Gotti e Orsato, due grandi veneti nel calcio

Chi rifiuta di fare l’allenatore per scelta di vita. E chi arbitra dando ai razzisti da stadio quel che meritano

Storie di gente veneta di calcio? Eccone due: quella di Luca Gotti, allenatore dell’Udinese suo malgrado, e quella di Daniele Orsato, arbitro internazionale che interrompe una partita di qualificazione a Euro 2020 per cori razzisti.

Luca Gotti, 52 anni, di Adria provincia di Rovigo, nell’Udinese era il vice di Igor Tudor. Quando il tecnico croato è esonerato, il 1° novembre gli chiedono di sostituirlo finchè non è scelto un successore. Accetta e, due giorni dopo, l’Udinese vince 3-1 sul campo del Genoa. Pierpaolo Marino, il ds friulano, gli propone una proroga e, nella giornata seguente, c’è il pareggio interno (0-0 con la Spal). Oltre ai risultati, Gotti trasforma la squadra da colabrodo a bunker. E così gli allungano la fiducia anche al match post pausa con la Sampdoria. Il bello però è che lui, di fare l’allenatore-capo, proprio non ne ha voglia e ce ne vuole per convincerlo. C’è chi andrebbe di corsa a Udine per approfittare di un’opportunità come questa, ma Gotti, che non è mai stato un calciatore professionista, che non ha mai allenato in A, che ha provato dieci anni fa a guidare la Triestina in B ma è stato esonerato dopo 8 giornate, è un uomo e un tecnico serio e, dopo cinque stagioni da vice (e mica di gente da poco: Donadoni, Sarri al Chelsea) si sente più a suo agio in questo ruolo e non si vergogna a dirlo. In bocca al lupo.
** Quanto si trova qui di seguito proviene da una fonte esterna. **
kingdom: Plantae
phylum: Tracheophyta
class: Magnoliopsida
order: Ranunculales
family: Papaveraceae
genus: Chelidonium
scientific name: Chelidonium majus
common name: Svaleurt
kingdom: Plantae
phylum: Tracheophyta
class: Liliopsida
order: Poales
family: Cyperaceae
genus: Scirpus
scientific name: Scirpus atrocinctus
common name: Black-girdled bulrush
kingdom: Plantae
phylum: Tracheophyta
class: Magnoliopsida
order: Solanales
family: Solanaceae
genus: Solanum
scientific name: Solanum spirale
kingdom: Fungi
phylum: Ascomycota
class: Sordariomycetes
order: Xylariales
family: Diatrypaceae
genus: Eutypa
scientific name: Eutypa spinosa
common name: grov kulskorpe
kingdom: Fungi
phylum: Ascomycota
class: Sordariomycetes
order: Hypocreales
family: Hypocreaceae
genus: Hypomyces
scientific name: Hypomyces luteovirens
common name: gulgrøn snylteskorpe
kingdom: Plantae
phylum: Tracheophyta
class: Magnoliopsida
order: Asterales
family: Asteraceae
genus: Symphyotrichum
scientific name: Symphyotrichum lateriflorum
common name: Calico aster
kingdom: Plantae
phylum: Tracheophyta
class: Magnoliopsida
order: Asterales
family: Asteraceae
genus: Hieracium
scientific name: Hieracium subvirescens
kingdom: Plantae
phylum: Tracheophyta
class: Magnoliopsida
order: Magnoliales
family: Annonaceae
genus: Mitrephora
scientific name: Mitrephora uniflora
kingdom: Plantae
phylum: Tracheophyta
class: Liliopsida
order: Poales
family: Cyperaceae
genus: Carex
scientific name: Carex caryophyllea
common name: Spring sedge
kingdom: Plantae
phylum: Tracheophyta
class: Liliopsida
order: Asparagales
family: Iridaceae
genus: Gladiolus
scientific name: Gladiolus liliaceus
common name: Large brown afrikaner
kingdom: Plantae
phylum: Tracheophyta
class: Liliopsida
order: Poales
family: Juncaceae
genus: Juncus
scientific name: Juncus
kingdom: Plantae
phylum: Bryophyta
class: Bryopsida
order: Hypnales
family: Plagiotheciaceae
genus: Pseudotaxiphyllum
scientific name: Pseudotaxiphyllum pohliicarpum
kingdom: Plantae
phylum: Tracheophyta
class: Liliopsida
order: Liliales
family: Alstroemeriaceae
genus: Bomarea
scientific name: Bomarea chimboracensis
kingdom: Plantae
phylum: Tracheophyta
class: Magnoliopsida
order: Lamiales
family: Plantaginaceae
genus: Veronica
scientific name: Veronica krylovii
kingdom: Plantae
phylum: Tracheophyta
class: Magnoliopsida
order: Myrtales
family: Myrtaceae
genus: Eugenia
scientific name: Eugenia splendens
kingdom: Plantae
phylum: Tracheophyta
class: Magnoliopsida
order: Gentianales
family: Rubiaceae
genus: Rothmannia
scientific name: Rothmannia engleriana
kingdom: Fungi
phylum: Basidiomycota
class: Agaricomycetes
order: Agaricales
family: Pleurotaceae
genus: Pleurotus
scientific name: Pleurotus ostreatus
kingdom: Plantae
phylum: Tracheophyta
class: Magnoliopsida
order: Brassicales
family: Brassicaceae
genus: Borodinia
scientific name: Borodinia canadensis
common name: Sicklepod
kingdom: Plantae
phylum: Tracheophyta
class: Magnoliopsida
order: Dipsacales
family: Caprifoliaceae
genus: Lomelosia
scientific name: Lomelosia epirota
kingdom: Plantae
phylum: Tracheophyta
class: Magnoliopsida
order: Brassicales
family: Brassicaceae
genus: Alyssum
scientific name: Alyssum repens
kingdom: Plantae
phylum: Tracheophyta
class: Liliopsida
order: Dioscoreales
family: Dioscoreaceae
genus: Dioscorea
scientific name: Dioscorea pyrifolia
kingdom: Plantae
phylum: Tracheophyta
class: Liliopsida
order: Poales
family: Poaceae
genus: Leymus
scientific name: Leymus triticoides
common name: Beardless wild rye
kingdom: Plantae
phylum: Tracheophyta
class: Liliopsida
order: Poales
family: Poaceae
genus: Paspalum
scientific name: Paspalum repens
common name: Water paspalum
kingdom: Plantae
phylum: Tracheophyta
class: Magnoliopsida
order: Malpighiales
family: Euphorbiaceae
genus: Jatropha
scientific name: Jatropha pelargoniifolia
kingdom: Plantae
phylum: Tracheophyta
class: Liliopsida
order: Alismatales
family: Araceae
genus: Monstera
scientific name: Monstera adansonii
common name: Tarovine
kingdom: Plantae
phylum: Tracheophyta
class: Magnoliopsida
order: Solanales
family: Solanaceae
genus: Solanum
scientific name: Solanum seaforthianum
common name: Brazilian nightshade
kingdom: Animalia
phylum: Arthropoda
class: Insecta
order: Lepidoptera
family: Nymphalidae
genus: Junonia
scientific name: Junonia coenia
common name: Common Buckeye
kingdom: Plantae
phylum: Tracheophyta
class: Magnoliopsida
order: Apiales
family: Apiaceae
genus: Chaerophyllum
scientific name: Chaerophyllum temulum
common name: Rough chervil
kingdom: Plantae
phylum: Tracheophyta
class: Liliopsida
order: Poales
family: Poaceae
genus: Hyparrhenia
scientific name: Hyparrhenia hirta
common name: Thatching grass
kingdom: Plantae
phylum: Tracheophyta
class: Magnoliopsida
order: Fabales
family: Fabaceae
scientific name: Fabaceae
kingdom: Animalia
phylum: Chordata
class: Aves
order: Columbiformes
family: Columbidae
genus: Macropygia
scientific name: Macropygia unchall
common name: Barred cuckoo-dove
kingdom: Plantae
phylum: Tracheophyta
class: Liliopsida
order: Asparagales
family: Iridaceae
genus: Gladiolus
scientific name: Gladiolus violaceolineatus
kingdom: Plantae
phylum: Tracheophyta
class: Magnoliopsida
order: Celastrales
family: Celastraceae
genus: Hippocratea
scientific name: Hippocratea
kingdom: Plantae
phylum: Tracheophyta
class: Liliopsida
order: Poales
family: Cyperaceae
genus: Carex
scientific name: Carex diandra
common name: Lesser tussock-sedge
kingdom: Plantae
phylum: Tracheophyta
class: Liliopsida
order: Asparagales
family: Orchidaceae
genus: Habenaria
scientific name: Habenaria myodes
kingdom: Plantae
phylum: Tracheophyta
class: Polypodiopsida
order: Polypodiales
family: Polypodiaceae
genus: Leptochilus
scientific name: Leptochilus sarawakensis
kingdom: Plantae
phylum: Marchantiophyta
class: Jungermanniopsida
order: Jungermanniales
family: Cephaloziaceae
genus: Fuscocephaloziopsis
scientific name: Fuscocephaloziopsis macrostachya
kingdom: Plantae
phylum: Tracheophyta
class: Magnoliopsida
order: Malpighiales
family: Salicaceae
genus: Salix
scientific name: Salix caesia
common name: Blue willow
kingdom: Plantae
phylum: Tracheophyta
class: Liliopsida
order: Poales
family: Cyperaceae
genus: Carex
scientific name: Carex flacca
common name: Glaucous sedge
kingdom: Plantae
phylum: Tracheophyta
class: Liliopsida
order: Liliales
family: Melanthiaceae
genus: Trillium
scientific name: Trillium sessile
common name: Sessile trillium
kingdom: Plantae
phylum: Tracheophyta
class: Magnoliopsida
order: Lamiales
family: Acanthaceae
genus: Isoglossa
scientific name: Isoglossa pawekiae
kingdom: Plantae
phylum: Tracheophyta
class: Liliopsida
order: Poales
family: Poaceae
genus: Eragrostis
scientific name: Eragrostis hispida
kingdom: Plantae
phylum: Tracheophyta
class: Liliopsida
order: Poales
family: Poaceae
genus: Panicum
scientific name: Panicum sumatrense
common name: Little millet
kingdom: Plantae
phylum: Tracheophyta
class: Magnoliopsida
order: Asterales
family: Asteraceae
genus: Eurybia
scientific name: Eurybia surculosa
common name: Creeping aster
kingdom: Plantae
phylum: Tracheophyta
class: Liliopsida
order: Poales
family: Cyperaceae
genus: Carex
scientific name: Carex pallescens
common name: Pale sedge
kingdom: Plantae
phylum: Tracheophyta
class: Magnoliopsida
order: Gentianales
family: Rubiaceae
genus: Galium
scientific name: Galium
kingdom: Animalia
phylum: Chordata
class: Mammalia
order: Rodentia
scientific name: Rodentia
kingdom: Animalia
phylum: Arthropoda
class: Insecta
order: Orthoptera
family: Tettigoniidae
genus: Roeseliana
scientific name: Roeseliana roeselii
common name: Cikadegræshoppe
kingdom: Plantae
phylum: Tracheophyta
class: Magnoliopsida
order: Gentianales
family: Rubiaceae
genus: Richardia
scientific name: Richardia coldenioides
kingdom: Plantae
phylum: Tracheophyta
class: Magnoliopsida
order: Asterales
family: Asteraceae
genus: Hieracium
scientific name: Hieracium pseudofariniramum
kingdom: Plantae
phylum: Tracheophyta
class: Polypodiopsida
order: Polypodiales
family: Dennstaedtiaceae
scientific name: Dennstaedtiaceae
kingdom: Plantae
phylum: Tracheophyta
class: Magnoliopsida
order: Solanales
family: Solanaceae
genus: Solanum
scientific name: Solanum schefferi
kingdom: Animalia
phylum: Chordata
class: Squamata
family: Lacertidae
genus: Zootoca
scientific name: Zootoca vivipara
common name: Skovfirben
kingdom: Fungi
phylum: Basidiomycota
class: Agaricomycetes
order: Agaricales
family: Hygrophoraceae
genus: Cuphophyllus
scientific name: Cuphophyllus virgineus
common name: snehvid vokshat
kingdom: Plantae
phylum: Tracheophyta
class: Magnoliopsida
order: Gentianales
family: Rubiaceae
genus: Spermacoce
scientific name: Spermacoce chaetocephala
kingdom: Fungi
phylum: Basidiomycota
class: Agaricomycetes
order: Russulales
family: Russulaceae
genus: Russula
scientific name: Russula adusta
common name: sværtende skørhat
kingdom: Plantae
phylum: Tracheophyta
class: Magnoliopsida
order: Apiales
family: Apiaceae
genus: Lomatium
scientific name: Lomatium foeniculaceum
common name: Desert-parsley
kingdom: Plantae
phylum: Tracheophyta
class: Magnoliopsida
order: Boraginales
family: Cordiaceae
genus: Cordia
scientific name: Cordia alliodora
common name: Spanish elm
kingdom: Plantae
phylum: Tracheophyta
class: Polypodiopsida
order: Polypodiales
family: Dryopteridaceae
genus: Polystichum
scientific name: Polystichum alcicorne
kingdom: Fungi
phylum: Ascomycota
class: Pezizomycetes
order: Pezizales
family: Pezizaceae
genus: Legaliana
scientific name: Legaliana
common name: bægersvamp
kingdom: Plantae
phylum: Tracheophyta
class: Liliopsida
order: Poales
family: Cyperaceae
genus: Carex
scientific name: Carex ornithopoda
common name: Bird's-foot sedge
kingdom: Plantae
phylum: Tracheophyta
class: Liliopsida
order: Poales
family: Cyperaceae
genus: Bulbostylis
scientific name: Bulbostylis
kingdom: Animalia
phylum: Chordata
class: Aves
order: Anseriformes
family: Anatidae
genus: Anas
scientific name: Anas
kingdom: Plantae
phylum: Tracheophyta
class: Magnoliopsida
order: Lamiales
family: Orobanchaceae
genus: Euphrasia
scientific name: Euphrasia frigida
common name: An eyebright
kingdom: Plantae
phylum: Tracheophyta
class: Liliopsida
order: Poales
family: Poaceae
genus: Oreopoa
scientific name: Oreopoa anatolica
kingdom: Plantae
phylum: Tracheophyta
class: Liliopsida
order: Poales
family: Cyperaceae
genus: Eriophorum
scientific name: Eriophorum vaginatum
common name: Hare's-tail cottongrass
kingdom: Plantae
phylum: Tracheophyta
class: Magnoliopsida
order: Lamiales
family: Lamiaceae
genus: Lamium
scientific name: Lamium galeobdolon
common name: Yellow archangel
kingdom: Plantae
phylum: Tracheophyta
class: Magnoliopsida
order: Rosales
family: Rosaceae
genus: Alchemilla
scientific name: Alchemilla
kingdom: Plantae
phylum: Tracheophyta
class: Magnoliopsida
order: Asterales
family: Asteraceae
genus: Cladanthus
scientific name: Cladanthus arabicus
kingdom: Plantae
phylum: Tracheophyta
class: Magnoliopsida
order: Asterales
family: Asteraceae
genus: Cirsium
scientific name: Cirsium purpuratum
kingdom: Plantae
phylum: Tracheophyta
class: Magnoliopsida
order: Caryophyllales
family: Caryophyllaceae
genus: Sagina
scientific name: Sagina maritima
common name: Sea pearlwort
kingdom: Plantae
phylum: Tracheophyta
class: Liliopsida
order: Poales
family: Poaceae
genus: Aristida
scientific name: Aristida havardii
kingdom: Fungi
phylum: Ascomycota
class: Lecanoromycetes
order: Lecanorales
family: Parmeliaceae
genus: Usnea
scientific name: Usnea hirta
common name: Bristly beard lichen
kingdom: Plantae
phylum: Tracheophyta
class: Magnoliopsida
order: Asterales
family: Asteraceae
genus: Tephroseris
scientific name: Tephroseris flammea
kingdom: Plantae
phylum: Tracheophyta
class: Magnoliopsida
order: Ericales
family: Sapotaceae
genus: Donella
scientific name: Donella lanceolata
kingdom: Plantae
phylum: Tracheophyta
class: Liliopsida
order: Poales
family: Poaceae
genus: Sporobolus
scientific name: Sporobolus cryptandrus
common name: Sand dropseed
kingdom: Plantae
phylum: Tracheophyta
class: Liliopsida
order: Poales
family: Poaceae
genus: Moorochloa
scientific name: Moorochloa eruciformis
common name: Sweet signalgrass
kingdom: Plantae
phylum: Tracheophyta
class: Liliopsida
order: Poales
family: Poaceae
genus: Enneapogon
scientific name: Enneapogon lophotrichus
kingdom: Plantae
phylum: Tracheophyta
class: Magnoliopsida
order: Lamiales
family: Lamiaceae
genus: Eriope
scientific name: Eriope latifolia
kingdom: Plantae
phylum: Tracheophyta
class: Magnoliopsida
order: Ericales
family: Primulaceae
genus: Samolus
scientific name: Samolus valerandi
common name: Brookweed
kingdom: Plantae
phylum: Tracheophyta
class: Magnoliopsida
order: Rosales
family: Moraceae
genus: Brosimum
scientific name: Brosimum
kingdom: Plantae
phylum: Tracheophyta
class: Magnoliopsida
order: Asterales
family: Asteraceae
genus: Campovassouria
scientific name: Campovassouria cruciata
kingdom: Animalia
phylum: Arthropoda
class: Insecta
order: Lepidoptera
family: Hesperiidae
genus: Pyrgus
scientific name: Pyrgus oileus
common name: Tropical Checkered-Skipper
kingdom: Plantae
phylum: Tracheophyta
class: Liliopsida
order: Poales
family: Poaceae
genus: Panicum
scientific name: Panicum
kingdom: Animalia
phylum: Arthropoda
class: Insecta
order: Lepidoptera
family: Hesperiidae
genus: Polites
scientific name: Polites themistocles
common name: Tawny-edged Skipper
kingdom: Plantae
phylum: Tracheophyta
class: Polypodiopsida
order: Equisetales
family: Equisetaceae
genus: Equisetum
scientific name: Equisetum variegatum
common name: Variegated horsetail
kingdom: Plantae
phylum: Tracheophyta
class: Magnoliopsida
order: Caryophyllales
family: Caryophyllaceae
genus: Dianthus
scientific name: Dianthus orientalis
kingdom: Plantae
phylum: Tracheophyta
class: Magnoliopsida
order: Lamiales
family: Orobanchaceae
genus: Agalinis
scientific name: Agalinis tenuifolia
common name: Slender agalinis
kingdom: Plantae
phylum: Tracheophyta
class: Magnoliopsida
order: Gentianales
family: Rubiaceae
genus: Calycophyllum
Daniele Orsato da Schio, provincia di Vicenza, 43 anni, è uno degli undici arbitri internazionali italiani. Sabato scorso dirige a Bucarest la partita Romania-Svezia. Al 78′ tra le fila della Svezia entra in campo Alexander Isak, attaccante di colore della Real Sociedad. Da un settore dello stadio partono cori razzisti. Orsato non ci pensa un attimo e sospende la partita, che riprende solo dopo alcuni minuti. Lo facessero più spesso i suoi colleghi nei campionati italiani, inflazionati da becere manifestazioni di intolleranza razziale. Lui ha avuto il coraggio di farlo addirittura in una partita fra squadre nazionali. Bravo Orsato: che il tuo sia un esempio per il calcio italico.